- **GIVEN TEXT**:

--*--

Tool Wear Condition Monitoring for Drilling CFRP/TC4 Laminated Materials Using scSE Optimised ResNet-50

doi:10.3969/j.issn.1004-132X.2024.10.009

Abstract

Abstract: Aiming at the problems of severe tool wear in the preparation of assembly holes for laminated materials consisting of carbon fibre reinforced composites and titanium alloys, a tool wear monitoring method with scSE optimised deep residual neural network(ResNet-50) was proposed. Drilling experiments were carried out to collect force and temperature signals during the drilling processes. The signals were converted to wavelet scale spectrum using continuous wavelet transform. The ResNet-50 network structure was built to calibrate the weights of the convolutionally extracted feature maps from both spatial and channel dimensions. The results show that scSE may enhance the useful features and suppress the useless features from both spatial and channel dimensions, and the recognition accuracy of the network structure optimised by scSE reaches 96.15%.

--*--

In the abstract on tool wear monitoring, what recognition accuracy does the network structure optimized by scSE reach?

- **COLLECTED MATERIAL**:
--*--

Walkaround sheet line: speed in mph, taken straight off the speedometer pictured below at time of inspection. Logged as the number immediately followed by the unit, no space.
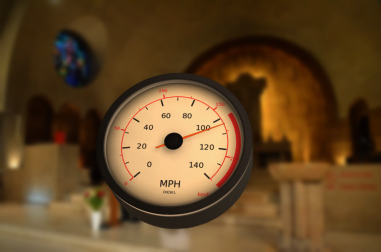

--*--

- **TASK SOLUTION**: 96.15%